Di Indonesia Kakao adalah tanaman yang mempunyai nilai

ekonomi yang tinggi, sebagai komoditi ekspor. Namun tanaman

tersebut mempunyai limbah yang sangat tinggi terutama pada kulit

buahnya. Sehingga perlu dilakukan penanganan karena kulit kakao

mengandung gula pereduksi 4,80 %, protein 1,87 %, lemak 0,32 %,

pektin 4,80 %, serat kasar 26,81 %, karena kandungan kulit kakao

yang begitu banyak sehingga kulit kakao tersebut dapat dimanfaatkan

menjadi bahan yang bernilai ekonomi (Pahlevi, 1987).

Dedak merupakan limbah yang di hasilkan dari pabrik

penggilingan beras, dimana limbah ini biasanya dimanfaaatkan untuk

pakan ternak,karena kandungan dari dedak yang yang terdiri dari

protein 12,9%, lemak 13 %, serat 11,4 %, kalsium 0,07 %, Phospor

0,21 % magnesium 0,22 % sehingga menjadi sumber nutrisi bagi

tenak.

Fermentasi media padat merupakan suatu proses di mana

produk fermentasi kasar digunakan secara langsung sebagai sumber

enzim.

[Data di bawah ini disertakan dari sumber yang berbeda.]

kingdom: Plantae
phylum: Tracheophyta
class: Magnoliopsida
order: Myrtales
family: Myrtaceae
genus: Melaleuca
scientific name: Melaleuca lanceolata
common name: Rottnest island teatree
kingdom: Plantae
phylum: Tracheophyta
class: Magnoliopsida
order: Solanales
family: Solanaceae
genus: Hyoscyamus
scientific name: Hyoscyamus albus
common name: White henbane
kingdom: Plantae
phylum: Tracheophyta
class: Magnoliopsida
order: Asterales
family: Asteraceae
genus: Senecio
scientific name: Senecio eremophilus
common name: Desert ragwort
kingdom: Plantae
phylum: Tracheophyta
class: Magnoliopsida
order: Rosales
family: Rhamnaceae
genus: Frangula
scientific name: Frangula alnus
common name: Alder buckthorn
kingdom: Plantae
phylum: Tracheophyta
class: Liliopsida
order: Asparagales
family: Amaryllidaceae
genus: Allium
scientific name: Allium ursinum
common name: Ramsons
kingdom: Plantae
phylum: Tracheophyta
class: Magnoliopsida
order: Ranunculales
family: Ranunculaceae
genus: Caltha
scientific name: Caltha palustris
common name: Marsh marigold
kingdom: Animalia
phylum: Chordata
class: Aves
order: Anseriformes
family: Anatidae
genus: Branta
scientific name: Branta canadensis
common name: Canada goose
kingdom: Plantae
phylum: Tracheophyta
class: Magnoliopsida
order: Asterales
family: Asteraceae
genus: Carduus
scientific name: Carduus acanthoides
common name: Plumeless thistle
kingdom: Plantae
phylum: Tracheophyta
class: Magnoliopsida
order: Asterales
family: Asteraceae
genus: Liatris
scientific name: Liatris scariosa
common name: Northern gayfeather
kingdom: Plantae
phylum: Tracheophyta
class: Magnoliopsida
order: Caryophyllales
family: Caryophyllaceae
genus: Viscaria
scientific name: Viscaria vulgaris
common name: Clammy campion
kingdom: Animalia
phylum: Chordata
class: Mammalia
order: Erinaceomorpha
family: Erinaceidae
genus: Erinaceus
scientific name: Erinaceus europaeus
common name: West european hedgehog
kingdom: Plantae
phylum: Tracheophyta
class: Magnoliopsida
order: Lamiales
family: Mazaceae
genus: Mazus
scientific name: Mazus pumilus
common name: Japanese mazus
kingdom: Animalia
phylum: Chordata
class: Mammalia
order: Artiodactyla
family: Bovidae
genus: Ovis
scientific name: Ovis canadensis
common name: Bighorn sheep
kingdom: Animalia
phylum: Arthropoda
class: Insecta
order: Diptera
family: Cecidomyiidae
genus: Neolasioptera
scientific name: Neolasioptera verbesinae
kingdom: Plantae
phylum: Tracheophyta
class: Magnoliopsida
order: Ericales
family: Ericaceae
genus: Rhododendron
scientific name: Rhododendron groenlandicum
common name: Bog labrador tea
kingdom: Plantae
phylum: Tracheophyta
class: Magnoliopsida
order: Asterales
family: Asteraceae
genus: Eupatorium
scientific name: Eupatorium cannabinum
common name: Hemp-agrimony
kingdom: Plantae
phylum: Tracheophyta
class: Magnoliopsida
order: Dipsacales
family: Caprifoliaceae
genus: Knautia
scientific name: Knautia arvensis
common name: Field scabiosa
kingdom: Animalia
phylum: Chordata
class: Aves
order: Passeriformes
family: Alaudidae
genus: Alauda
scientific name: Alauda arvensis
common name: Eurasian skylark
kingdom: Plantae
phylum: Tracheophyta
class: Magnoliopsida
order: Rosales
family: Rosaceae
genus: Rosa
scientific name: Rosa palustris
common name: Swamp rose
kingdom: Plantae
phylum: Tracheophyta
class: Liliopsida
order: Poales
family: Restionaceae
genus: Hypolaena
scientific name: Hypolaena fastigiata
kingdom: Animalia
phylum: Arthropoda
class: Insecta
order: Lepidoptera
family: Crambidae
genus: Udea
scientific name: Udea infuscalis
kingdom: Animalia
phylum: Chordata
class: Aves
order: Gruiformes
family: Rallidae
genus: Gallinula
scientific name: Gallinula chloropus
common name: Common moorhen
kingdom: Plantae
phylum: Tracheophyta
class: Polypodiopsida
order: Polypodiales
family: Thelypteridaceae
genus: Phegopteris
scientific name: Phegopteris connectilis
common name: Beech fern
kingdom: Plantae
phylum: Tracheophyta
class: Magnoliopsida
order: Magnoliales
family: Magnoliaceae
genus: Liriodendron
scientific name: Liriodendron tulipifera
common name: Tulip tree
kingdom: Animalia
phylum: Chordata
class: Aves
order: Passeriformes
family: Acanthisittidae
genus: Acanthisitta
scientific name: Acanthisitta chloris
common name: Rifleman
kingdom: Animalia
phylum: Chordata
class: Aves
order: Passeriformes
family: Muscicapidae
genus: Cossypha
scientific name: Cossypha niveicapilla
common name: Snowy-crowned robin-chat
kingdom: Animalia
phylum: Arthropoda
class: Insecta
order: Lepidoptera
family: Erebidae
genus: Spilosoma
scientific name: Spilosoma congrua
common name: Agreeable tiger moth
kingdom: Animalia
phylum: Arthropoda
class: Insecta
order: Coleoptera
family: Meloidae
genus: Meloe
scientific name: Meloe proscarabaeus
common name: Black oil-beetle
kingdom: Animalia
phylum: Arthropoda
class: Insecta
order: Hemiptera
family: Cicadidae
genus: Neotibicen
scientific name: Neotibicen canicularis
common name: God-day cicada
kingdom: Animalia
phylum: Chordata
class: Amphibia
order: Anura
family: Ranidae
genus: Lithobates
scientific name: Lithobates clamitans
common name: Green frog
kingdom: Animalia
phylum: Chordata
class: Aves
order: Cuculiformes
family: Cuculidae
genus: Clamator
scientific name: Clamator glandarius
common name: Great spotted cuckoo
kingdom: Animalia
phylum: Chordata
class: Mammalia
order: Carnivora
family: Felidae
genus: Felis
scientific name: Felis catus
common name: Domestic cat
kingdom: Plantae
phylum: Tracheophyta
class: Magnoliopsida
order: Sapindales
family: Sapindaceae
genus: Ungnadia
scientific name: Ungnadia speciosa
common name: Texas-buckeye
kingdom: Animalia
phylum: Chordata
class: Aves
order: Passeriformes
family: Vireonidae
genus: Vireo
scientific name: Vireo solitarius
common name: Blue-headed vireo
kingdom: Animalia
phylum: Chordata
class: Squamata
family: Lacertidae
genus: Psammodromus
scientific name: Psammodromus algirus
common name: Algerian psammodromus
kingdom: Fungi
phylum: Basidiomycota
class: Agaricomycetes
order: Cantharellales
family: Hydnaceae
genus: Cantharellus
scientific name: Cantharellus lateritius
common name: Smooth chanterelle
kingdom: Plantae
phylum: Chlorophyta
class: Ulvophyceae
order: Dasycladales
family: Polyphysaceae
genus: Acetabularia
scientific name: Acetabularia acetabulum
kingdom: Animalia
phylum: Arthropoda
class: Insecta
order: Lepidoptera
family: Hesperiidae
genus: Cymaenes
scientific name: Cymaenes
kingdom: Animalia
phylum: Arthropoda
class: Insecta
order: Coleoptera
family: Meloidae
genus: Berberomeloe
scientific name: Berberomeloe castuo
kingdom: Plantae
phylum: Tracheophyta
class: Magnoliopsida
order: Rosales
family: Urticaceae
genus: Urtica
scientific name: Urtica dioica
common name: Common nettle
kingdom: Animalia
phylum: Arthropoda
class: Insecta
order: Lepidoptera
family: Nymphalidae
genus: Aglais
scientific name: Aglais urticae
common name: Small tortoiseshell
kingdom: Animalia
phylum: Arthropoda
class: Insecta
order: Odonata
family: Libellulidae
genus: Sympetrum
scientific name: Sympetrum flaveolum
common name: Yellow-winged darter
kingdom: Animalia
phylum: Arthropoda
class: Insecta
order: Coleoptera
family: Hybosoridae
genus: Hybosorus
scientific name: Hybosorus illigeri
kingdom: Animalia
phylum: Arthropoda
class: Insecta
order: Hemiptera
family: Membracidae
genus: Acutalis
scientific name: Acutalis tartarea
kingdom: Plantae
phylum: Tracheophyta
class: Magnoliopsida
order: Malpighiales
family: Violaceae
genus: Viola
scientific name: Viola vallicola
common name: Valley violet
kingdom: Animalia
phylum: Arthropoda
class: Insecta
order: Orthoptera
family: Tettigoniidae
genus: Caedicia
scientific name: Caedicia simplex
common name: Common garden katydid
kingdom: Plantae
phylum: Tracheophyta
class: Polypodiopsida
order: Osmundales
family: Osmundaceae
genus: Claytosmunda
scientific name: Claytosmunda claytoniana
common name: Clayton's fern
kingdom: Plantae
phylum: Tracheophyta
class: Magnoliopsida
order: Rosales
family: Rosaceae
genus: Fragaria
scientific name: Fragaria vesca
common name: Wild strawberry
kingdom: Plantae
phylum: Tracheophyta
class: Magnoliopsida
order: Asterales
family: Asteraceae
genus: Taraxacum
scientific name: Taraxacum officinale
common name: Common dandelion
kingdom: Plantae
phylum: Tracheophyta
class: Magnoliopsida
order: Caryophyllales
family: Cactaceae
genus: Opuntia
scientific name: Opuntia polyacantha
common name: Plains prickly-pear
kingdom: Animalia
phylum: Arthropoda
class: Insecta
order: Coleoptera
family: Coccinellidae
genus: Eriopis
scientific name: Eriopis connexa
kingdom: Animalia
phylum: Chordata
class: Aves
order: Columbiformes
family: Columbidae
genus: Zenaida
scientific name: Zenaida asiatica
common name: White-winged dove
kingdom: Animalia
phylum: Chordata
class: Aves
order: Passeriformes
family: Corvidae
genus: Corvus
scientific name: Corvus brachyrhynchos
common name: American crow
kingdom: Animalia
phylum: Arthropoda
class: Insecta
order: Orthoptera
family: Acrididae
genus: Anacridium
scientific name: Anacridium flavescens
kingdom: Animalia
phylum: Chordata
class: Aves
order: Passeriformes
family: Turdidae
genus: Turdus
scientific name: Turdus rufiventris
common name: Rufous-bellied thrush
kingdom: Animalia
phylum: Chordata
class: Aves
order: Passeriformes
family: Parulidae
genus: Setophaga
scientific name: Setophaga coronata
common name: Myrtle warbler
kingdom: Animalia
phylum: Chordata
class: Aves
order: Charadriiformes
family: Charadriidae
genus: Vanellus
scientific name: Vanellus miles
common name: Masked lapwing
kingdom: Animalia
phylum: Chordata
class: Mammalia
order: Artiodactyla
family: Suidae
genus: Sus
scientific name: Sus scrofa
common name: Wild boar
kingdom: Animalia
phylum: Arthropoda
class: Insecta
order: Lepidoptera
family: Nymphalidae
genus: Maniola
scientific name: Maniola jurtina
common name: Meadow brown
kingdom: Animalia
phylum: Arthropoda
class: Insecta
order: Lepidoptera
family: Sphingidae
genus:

Dimana fermentasi media padat memiliki kebutuhan energi

lebih rendah dibanding dengan fermentasi media cair dan

produktivitasnya lebih tinggi. Dalam fermentasi media padat melibatkan

mikroorganisme pada substrat yang lembab atau kadar air yang

rendah (Murty et all). Dalam meproduksi enzim ada baiknya


menggunakan mikroorganisme karena mikroorganisme dapat

memproduksi enzim lebih dari satu jenis enzim. Media partumbahan

mikroorganisme digunakan dalam fermentasi media padat ini adalah

kulit kakao dan dedak padi karena dalam kulit kakao terdapat karbon

dan nitrogen yang dapat dipenuhi untuk pertumbuhan mikrooganisme

selama proses fermentasi berlangsung. Selain karbon dan nitrogen

perlunya juga penambahan mineral dan garam-garam ke dalam

fermentasi tersebut.

Mikroorganisme adalah sumber enzim yang paling banyak

digunakan dibandingkan dengan tanaman dan hewan. Sebagai

sumber enzim, mikroorganisme lebih menguntungkan karena

pertumbuhannya cepat, dapat tumbuh pada substrat yang murah, lebih

mudah ditingkatkan hasilnya melalui pengaturan kondisi pertumbuhan

dan rekayasa genetik, serta mampu menghasilkan enzim lebih dari

satu jenis enzim. Beberapa mikroorganisme (Kapang) yang dapat

mendegradasi bahan-bahan yang mengandung selulosa melalui

aktivitas metabolisme dan ditumbuhkan ke dalam media pertumbuhan

diantaranya adalah Trichoderma viride dan Aspergillus niger.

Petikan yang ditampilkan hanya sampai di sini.